14.5 There are lessons to be learned, such as having learning pathways so that carers can see the way forward to meet their knowledge, skill and support needs. One-off training is not enough in most cases. There is also some duplication of effort in the provision of training to carers, as well as gaps. More consideration needs to be given to e-training and to meeting the training needs of carers in rural and remote locations.
14.6 The Scottish Government has provided a grant of £281,000 to the national carer organisations in 2010-11 to help promote and provide carer (and workforce) training. The proposal has the following three strands:
- Carrying out a full audit of carer and workforce training provision across Scotland to get an accurate and up-to-date picture in order to enable a strategic view to be taken and to develop plans and funding requirements to address needs;
- Developing a Carer Training Consortium to support work at local level and to develop a quality assurance framework promoting high standards of training, with systematic carer outcome evaluation;
- Delivery and development of carer and workforce training by inviting applications from across the sectors, and funding carer and workforce training through the allocation of funds in a transparent way.
14.7 Subject to the outcome of the Spending Review, we will also work with NHS Boards so that they will make a carer training offer to carers.
ACTION POINT 14.1
The National Carers Organisations will use the £281,000 grant from the Scottish Government to allocate grants to a range of organisations for carer and workforce training in a transparent and outcome-focused way. The NCOs will ensure dovetailing with the NHS Board Carer Information Strategies.
ACTION POINT 14.2
NHSBoards will build on the carer training provided under the Carer Information Strategies and continue to train carers beyond 2011. Subject to the outcome of the Spending Review, the Scottish Government will also work with NHS Boards so that they will make a training offer to carers.
14.8 A well-informed, knowledgeable, trained and skilled health and social care workforce is essential to help improve the lives of carers and young carers.
14.9 Health and social care staff should have a proper appreciation of the role of carers and young carers and commit to engage with carers as equal and expert partners in the design and delivery of health and social care services.
14.10 NHS Boards and local authorities need to continue to take forward workforce training through induction training and continuous professional development.
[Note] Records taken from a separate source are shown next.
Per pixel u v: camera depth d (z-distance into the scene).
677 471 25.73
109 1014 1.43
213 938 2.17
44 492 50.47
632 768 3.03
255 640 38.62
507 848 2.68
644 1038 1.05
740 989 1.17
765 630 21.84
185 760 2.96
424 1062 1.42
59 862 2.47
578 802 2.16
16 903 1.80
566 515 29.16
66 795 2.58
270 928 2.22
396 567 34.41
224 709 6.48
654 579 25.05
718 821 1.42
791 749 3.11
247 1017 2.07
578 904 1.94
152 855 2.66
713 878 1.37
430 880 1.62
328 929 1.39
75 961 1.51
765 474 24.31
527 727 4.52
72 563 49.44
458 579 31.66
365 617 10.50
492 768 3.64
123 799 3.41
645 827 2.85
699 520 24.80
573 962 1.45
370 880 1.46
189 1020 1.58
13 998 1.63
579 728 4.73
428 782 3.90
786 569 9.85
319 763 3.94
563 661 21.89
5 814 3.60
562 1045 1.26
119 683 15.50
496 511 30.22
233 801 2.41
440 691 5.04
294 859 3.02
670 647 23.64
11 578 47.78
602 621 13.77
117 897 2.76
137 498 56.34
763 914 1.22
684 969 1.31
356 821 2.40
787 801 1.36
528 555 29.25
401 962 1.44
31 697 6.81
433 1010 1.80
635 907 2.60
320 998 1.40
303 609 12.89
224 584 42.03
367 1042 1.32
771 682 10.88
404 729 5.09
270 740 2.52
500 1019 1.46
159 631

Relevant good practice includes Glasgow City Council's mandatory training module for health and social work staff and NHS Lothian's e-training for the workforce.
14.11 The Scottish Government will take forward workforce training issues with the Scottish Social Services Council ( SSSC), with NHS Education for Scotland ( NES) and with others.
14.12 The national carer organisations will be using part of the £281,000 grant from the Scottish Government to allocate grants in 2010-11 to a range of organisations for workforce training. The NCOs will ensure dovetailing with all other workforce training, including that being taken forward by NHS Boards.
ACTION POINT 14.3
In 2010-12, NHS Education for Scotland ( NES), in collaboration with NHS Boards and the national carer organisations, will review existing training, education and learning modules for working with carers and young carers; identify core competencies for NHS staff in identifying and supporting carers and young carers; and identify packages and materials to be incorporated within core induction, education and training curricula.
ACTION POINT 14.4
NESwill communicate to the relevant regulatory, professional and national bodies the importance of identifying and supporting carers and young carers in workforce training and education.
ACTION POINT 14.5
From 2010 onwards, the Scottish Government will work with NHS Boards to ensure that identifying and supporting carers and young carers is embedded in workforce training.
ACTION POINT 14.6
From 2010 onwards, the Scottish Government will continue to promote the benefits of workforce training through the Scottish Social Services Council ( SSSC), the national carer organisations and others.
ACTION POINT 14.7
In 2011-12, NHS Education for Scotland ( NES), and the national carer organisations will produce a good practice guide to workforce training. This will be widely distributed.